Figure understanding tasks:
[Start of section]
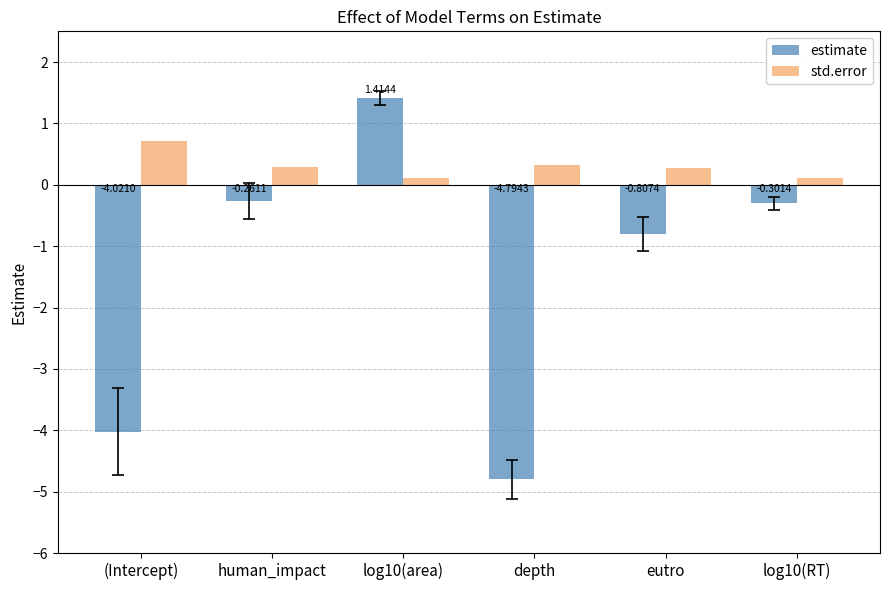

Which series has the widest spread of values?

estimate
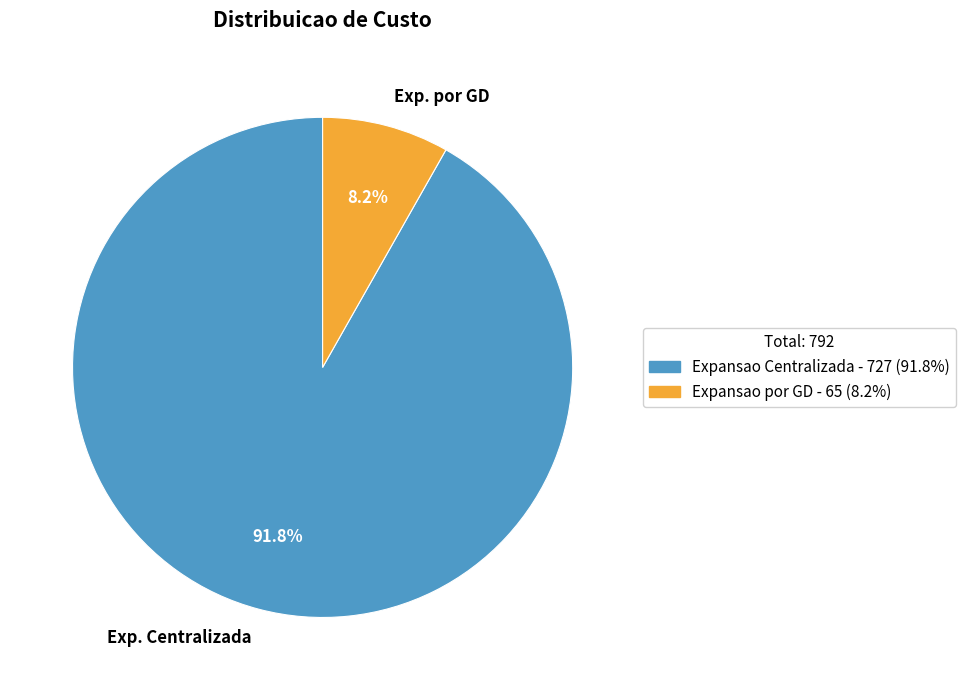

Count the number of slices in the pie.

2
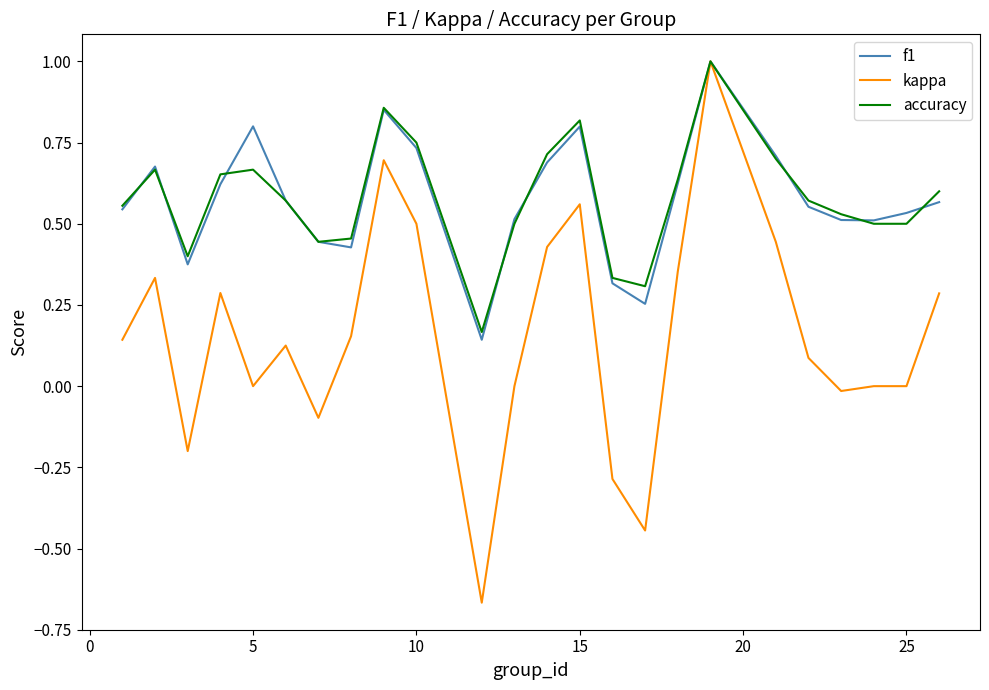

True or false: f1 has more than 2 points higher than both neighbors.

True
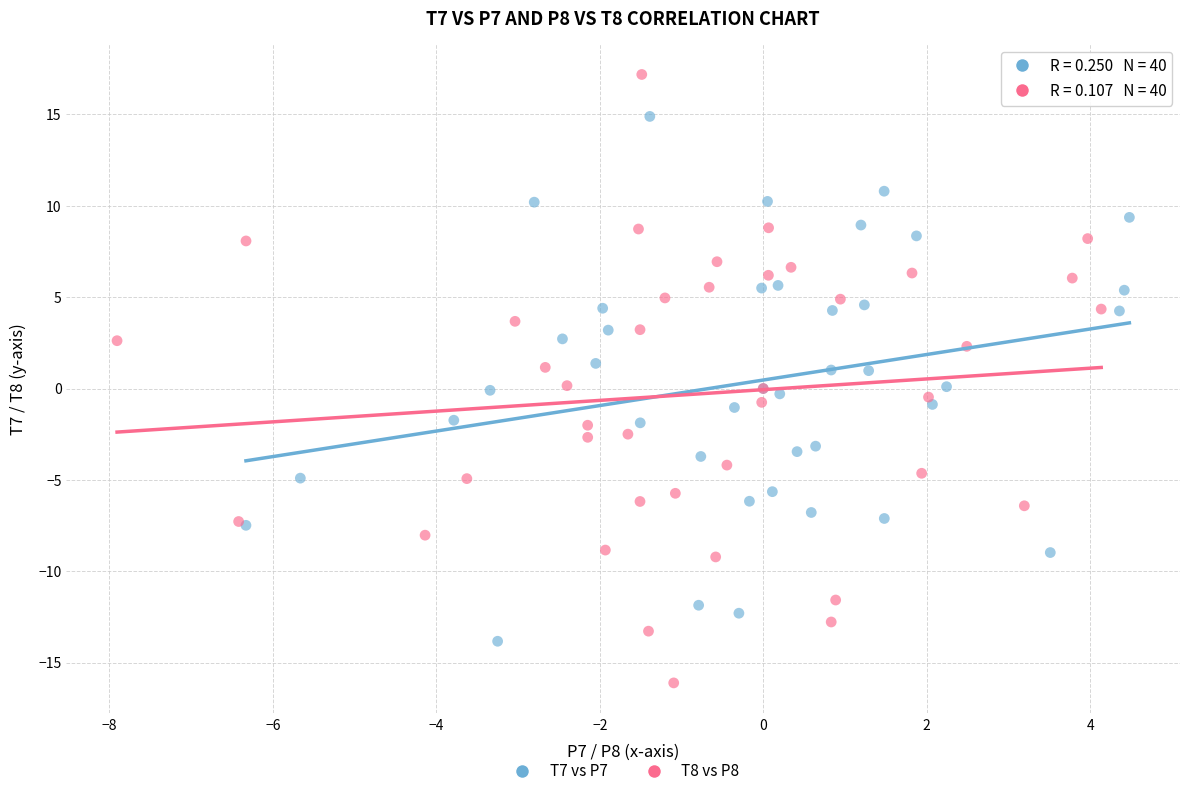

What are all the series names shown in the legend?

T7 vs P7, T8 vs P8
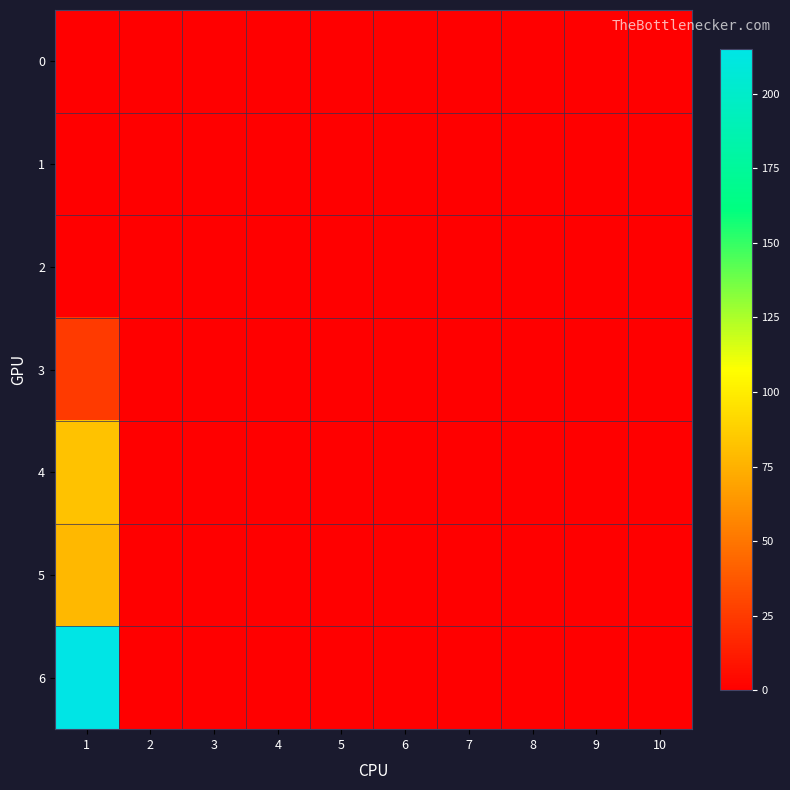

Which series has the largest total across all categories?

6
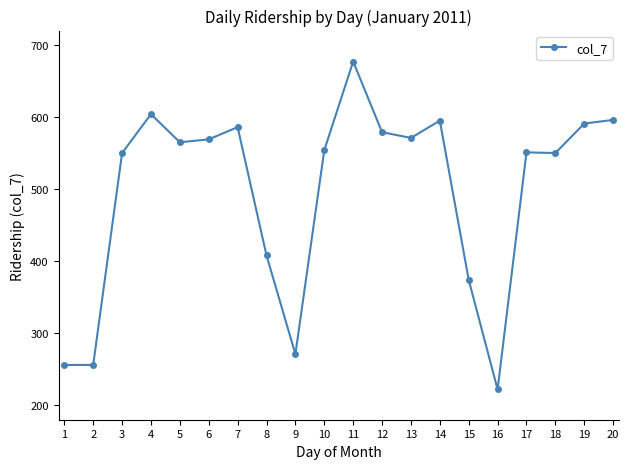

True or false: the data has more than 0 interior local peaks.

True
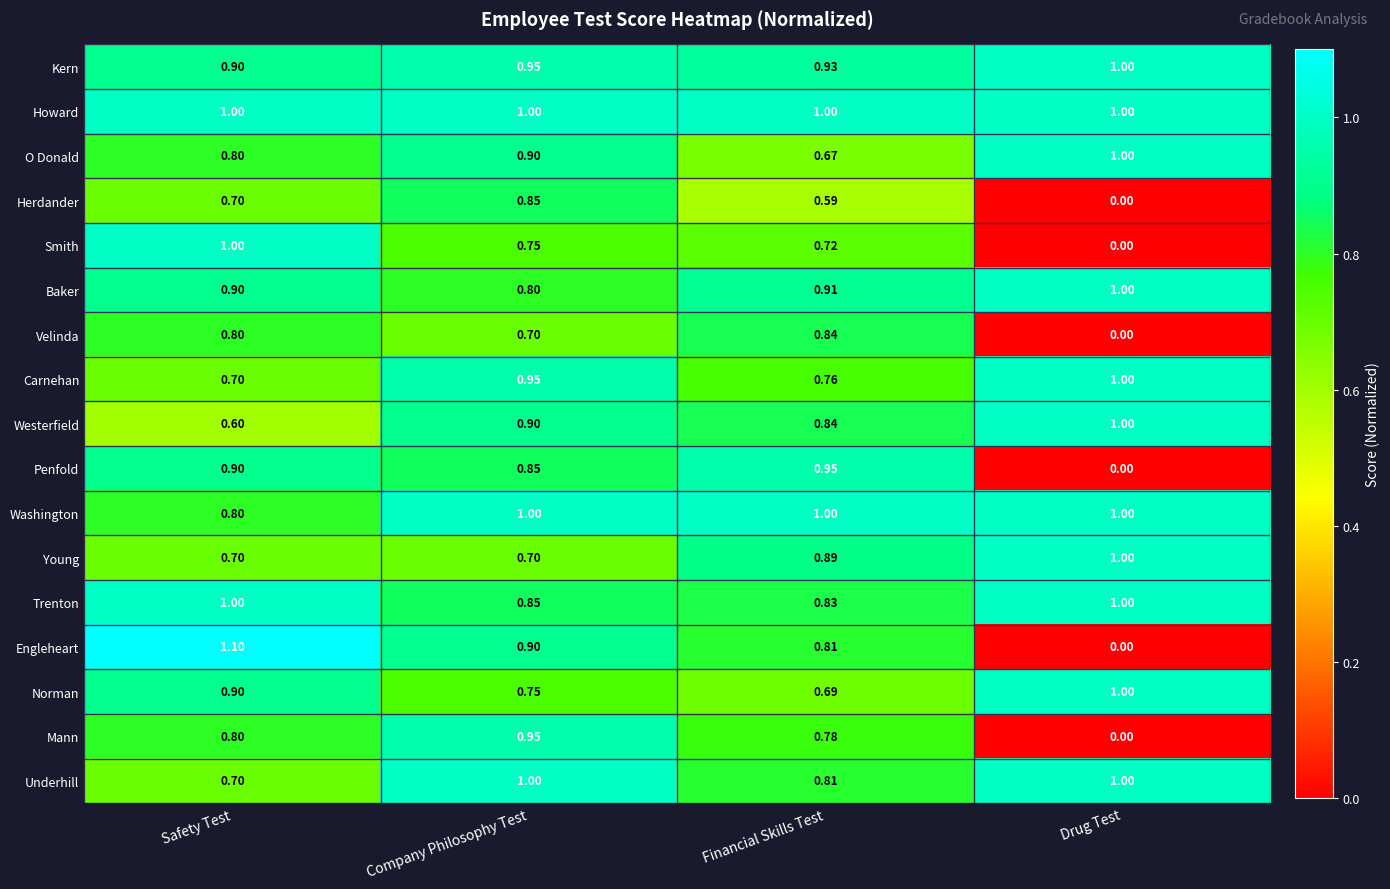

Where is Velinda nearest to the value 0?

Drug Test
[End of section]
Task directions: Pull out every line of the records above that contains the string "Which", matching uppercase and lowercase exactly.

Result of this task:
Which series has the widest spread of values?
Which series has the largest total across all categories?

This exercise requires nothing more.